TEXT SHOWN:
One possible explanation is that exposure to stressors alters cardiac autonomic balance which then elicits disruptions in Cx43 and Cx45 protein expression in the heart. Previous data from rats (Grippo et al., Citation2002) and prairie voles (Grippo et al., Citation2007c; McNeal et al., Citation2014) indicate that social isolation and/or CMS induces cardiac autonomic imbalance such that there is a shift toward sympathetic dominance and away from cardiac parasympathetic (vagal) dominance. This cardiac autonomic imbalance has been previously well-documented to increase predisposition to cardiac arrhythmias (Verrier & Antzelevich, Citation2004; Zipes, Citation2008), and this is corroborated by data indicating increased arrhythmogenesis in animal models of each chronic stress and isolation (Grippo et al., Citation2010, Citation2012; Sgoifo et al., Citation1998). Previous data suggest that increasing parasympathetic activity through vagus nerve stimulation increases the expression and phosphorylation of Cx43 (Ando et al., Citation2005; Bellafiore et al., Citation2007; Yue et al., Citation2006; Zhao et al., Citation2010), while direct cardiac sympathetic nerve stimulation decreases the expression of Cx43 in the left ventricle (Jiang et al., Citation2008). Similarly, exposure of cultured cardiomyocytes to acetylcholine up-regulates the expression of Cx43 (Ando et al., Citation2005), while exposure to β-adrenoreceptor agonists increases the non-phosphorylated form of Cx43 (Xia et al., Citation2009), which is considered to provoke cardiac arrhythmias (Imanaga, Citation2009; Takamatsu, Citation2008). In addition, human heart failure, a pathological condition notorious for sympathetic elevation, results in increased expression of Cx45 (Yamada et al., Citation2003) indicating that this may be part of the pathogenesis of ventricular arrhythmias in heart failure since the overexpression of Cx45 in mice induces gap junction uncoupling and increased predisposition to ventricular tachycardia (Betsuyaka et al., Citation2006). These data taken together indicate that the stressors associated with isolation and/or CMS result in cardiac autonomic imbalance which may in turn serve to alter the ratio of Cx43 to Cx45, thereby rendering the heart more vulnerable to sustaining arrhythmias.

DATA FOR REVIEW:

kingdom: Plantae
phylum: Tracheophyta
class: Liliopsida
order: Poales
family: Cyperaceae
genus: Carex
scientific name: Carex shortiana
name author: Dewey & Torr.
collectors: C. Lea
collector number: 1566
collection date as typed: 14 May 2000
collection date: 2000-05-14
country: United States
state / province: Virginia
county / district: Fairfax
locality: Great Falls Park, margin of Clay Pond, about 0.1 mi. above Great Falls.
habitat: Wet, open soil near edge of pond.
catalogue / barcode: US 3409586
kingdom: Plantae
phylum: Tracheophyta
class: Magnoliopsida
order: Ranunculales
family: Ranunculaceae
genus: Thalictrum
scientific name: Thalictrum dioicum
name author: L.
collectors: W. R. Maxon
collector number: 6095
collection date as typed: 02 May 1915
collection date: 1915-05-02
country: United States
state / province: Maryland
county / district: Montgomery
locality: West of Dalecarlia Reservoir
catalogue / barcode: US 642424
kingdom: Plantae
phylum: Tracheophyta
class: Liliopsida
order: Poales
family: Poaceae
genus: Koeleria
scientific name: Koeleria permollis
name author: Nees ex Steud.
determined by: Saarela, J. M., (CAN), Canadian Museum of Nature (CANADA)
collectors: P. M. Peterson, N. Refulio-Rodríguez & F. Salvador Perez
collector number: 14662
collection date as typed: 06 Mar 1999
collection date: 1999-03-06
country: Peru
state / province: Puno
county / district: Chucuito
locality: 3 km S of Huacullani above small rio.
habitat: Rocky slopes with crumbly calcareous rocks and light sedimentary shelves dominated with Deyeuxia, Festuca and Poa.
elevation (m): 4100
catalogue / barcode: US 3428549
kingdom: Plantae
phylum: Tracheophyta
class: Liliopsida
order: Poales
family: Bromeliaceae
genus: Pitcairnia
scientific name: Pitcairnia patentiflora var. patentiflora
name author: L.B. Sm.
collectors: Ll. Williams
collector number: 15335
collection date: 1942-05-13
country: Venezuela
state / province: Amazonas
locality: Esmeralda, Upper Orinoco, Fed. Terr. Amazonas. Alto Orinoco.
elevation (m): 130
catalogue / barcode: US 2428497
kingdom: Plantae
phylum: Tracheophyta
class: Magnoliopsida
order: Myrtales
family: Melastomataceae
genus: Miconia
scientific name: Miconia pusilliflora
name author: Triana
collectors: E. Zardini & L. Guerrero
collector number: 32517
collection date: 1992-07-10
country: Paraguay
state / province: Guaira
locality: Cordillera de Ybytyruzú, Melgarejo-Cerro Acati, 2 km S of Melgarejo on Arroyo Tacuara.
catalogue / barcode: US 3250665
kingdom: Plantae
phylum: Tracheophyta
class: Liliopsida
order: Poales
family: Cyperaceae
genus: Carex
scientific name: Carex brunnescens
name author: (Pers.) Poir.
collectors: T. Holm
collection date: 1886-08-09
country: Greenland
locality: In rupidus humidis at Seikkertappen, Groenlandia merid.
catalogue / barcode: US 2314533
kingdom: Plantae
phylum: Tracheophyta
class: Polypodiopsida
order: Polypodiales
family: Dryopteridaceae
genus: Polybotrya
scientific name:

WHAT THIS TASK INVOLVES:
In the text on stress and cardiac connexins, what does direct cardiac sympathetic nerve stimulation do to Cx43 in the left ventricle?

TASK RESULT:
It decreases the expression of Cx43.